Teams of volunteer security officers and martial artists will ride the CTA Red Line on Friday, on the lookout for crime on the city’s busiest L trains, activist Tio Hardiman said Wednesday.
Talking to reporters at the Red Line’s 35th Street/Bronzeville platform across from Guaranteed Rate Field, Hardiman said rising crime on CTA trains demanded action from community groups and called on Mayor Lori Lightfoot and the Chicago Police Department to collaborate with volunteer patrols.
Hardiman said at least 10 unarmed security guards —five on northbound trains to Howard and five on southbound trains to 95th Street —will ride the Red Line for an eight-hour shift starting at 11 a.m. Friday.
Hardiman, who said a friend recently was injured in an assault on the Red Line, said he hoped the city would work with him to identify train lines and problem time periods to continue the eight-hour shifts on an ongoing basis.

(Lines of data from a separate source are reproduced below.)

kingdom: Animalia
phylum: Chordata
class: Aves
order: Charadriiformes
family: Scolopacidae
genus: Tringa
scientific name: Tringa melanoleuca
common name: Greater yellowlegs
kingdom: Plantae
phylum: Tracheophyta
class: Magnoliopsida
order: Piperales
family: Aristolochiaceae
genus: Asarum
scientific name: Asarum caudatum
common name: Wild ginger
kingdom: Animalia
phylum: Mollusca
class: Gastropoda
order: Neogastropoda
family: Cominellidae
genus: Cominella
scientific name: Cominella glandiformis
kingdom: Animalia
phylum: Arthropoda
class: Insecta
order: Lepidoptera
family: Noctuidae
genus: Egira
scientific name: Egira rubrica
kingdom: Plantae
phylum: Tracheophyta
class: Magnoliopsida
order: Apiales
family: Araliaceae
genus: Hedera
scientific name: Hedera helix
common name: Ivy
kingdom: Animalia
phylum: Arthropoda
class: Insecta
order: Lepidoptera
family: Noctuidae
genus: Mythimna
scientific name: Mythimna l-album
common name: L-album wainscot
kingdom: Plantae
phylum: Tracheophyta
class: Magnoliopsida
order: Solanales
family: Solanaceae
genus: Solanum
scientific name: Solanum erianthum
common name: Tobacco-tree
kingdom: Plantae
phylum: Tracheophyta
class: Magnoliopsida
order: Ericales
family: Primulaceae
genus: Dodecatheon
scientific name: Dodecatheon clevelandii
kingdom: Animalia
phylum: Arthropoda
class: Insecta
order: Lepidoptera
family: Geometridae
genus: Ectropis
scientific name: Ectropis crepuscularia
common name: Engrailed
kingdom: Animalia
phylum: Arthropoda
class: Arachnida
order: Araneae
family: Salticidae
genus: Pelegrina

“We want to be proactive and preemptive. We don’t want things to get bad before we do something, things are already getting bad,” Hardiman said. “Put yourself in the the shoes of some working-class person, getting up to go to work and someone gets up in your face on the train.”
Crime has increased on CTA during the pandemic despite steep declines in ridership, prompting the CPD to announce increased staffing in its Transit units and a mandate for patrol officers to monitor stations as a regular part of working their beats. As commuters have increasingly returned to work downtown, CPD and CTA officials this spring again announced more officers and private security will be patrolling trains, buses and platforms. Transit union officials have called on CTA to bring back conductors aboard trains to further beef up security.
A Chicago Police spokesperson urged CTA riders —would-be security volunteers or otherwise —not to step in as vigilantes and instead call 911 if they witness a crime or something suspicious.
“The police do not need private citizens taking law enforcement matters into their own hands,” CPD spokesperson Tom Ahern said.
A CTA spokesperson referred questions to the police department.
Hardiman said his volunteers won’t have weapons, but most are veterans and have martial arts skills. They also have been trained to act as “violence interrupters” to deescalate situations, and also will be able to direct those with substance abuse problems or people who are homeless to community resources.
Andre “Tank” Hart, a former Marine whose 300 Elite Protection security firm will provide officers for Friday’s patrols, said his officers will not be armed but many are military veterans and champions in martial arts such as jiujitsu and judo. Volunteers from God’s Gorillas, a South Side nonprofit organization, also will ride along.
“Presence is what we want, but they will not stand by” if they witness a crime, Hart said. “You cannot have this much violence and not do something”
Kaliya Jones said she rides the Red Line from the 35th Street to her job downtown most days. When she returned to commuting after a two-year hiatus due to the COVID-19 pandemic, she said she noticed more homeless people and more misbehavior on trains.
“It feels a lot different than before, there’s just a lot going on and it doesn’t feel as safe,” Jones said. “I try to stay off (the Red Line) if I can. They need to do something.”